Question

How do you solve the equation ${{x}^{2}}+4x+2=0$ by completing the square?

Answer 1

Hint: Completing squares is the process of making an expression turn into a perfect square. This one of the methods of solving for $x$. We can solve for $x$ either by splitting the mid term or by using the quadratic equation formula which is $\dfrac{-b\pm \sqrt{{{b}^{2}}-4ac}}{2a}$ . Either way we get the answer we want.

Complete step by step answer:
So now let’s try to complete the equation ${{x}^{2}}+4x+2=0$.
We know that this equation sort of resembles ${{\left( x+2 \right)}^{2}}$ .
${{\left( x+2 \right)}^{2}}$ expands to ${{x}^{2}}+4x+4$ .
So we can try to convert the given equation in the question to ${{\left( x+2 \right)}^{2}}$ as they look almost the same.
So now let’s add and subtract a 2 on the left hand side of the question. Upon doing so we get the following :
$\begin{align}
  & {{x}^{2}}+4x+2=0 \\
 & {{x}^{2}}+4x+2+2-2=0 \\
\end{align}$
We can do this as this does not change the value of our equation in any way whatsoever.
Now , let’s send the -2 onto the right hand side of the equation from the left hand side while keeping all the others on the right itself.
Upon doing so, we get the following :
$\begin{align}
  & {{x}^{2}}+4x+2+2-2=0 \\
 & {{x}^{2}}+4x+4=2 \\
 & \\
\end{align}$
So now we can shrink ${{x}^{2}}+4x+4$ this to ${{\left( x+2 \right)}^{2}}$ . Upon doing so , we get the following :
$\Rightarrow {{\left( x+2 \right)}^{2}}=2$ .
Let’s take a square root on both sides. Upon doing so, we get the following :
$\Rightarrow \left( x+2 \right)=\pm \sqrt{2}$
Now let’s send 2 from the left hand side of the equation to the right hand side. Upon doing so, we get the following :
$\begin{align}
  & \Rightarrow \left( x+2 \right)=\pm \sqrt{2} \\
 & \Rightarrow x=\pm \sqrt{2}-2 \\
\end{align}$
So now we got two values of $x$ and they are the following :
$\begin{align}
  & \Rightarrow x=\sqrt{2}-2 \\
 & \Rightarrow x=-\sqrt{2}-2 \\
\end{align}$

$\therefore $ The values of $x$ that we got upon solving the equation ${{x}^{2}}+4x+2=0$ using completing squares are $\sqrt{2}-2$ and $-\sqrt{2}-2$.
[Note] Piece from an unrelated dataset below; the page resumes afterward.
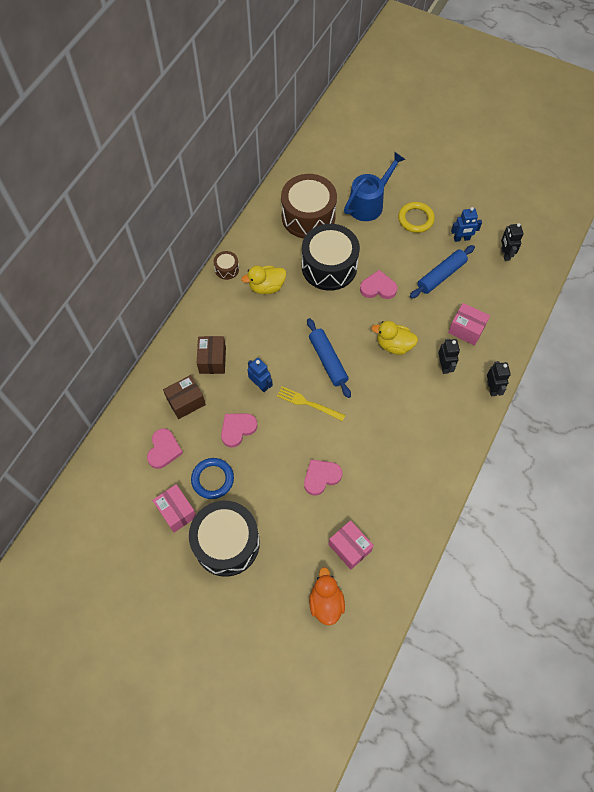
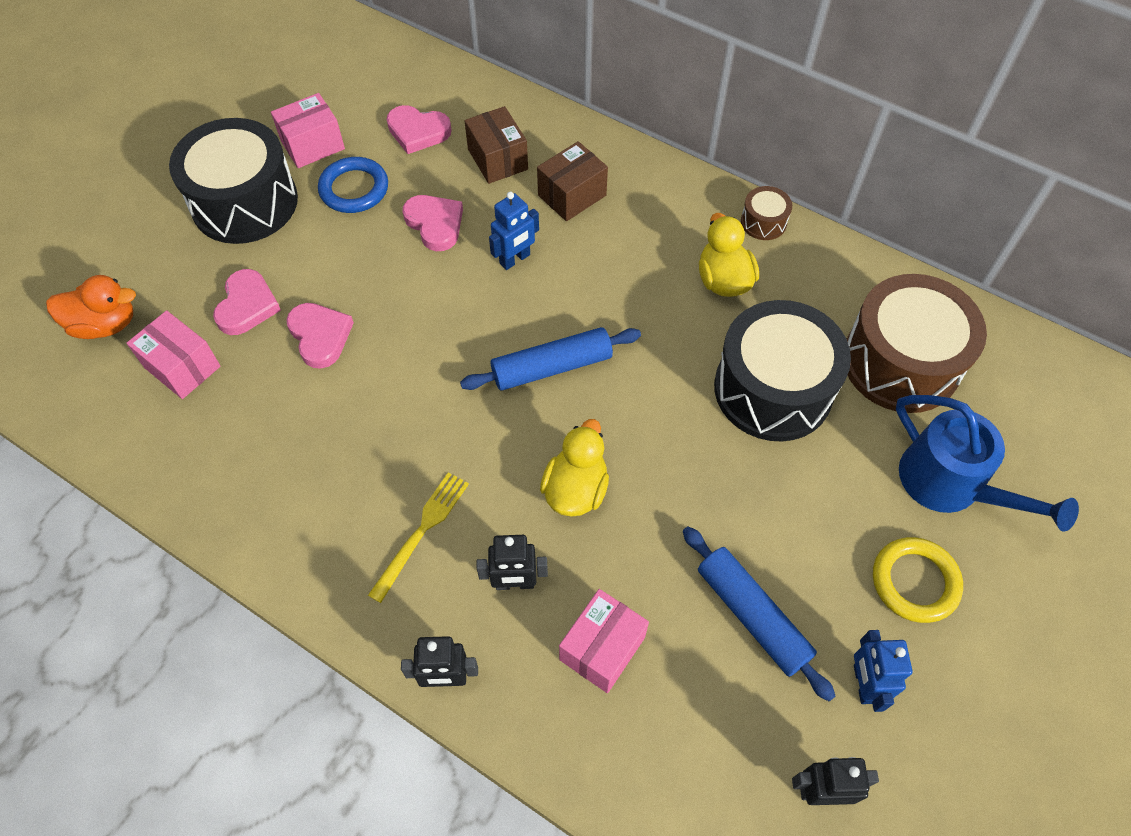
camera: 95 degrees right, 5 degrees down
brown box [197,336,226,374] -> brown box turned 45 degrees counterclockwise [537,141,608,221]
yellow fork [277,386,345,421] -> yellow fork moved to [368,472,469,603]
pink box [328,520,374,570] -> pink box turned 75 degrees clockwise [126,310,221,399]
pink heart [360,270,397,299] -> pink heart moved to [213,269,281,335]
Note: We have to be very careful while completing the squares. We should know what is the closest square to our given question. The complete square which almost resembles our question. For this , a lot of practice is required. And after we figure out this , then we have to add and subtract the necessary constants. And don’t forget that for a quadratic equation, we always have two values of $x$ .